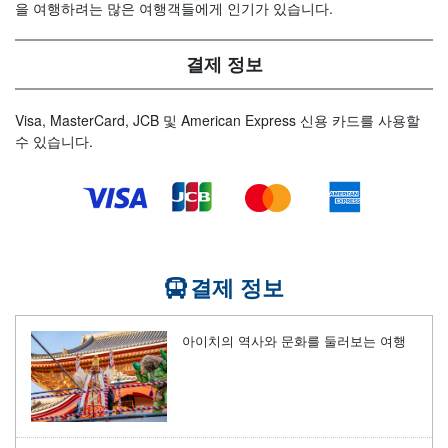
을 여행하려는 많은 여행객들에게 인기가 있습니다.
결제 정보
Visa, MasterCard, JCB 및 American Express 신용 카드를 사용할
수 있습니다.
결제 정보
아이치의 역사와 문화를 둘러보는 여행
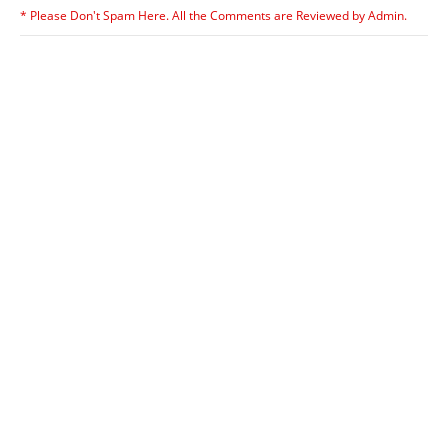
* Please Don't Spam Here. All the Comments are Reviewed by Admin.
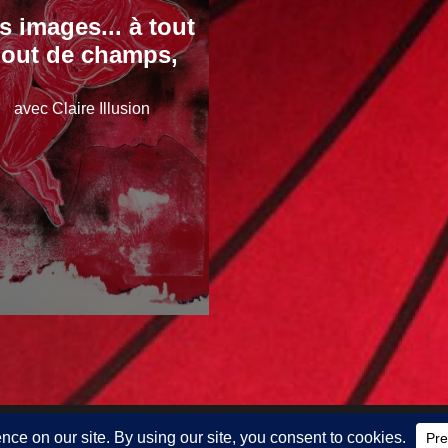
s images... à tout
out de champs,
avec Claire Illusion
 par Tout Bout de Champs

[Your objective]: Render every text line from the data above as a JSON array of strings, one string per line. Omit blank lines and the pictures.

[Solution to the problem]:
[
  "을 여행하려는 많은 여행객들에게 인기가 있습니다.",
  "결제 정보",
  "Visa, MasterCard, JCB 및 American Express 신용 카드를 사용할",
  "수 있습니다.",
  "결제 정보",
  "아이치의 역사와 문화를 둘러보는 여행",
  "* Please Don't Spam Here. All the Comments are Reviewed by Admin.",
  "s images... à tout",
  "out de champs,",
  "avec Claire Illusion",
  " par Tout Bout de Champs"
]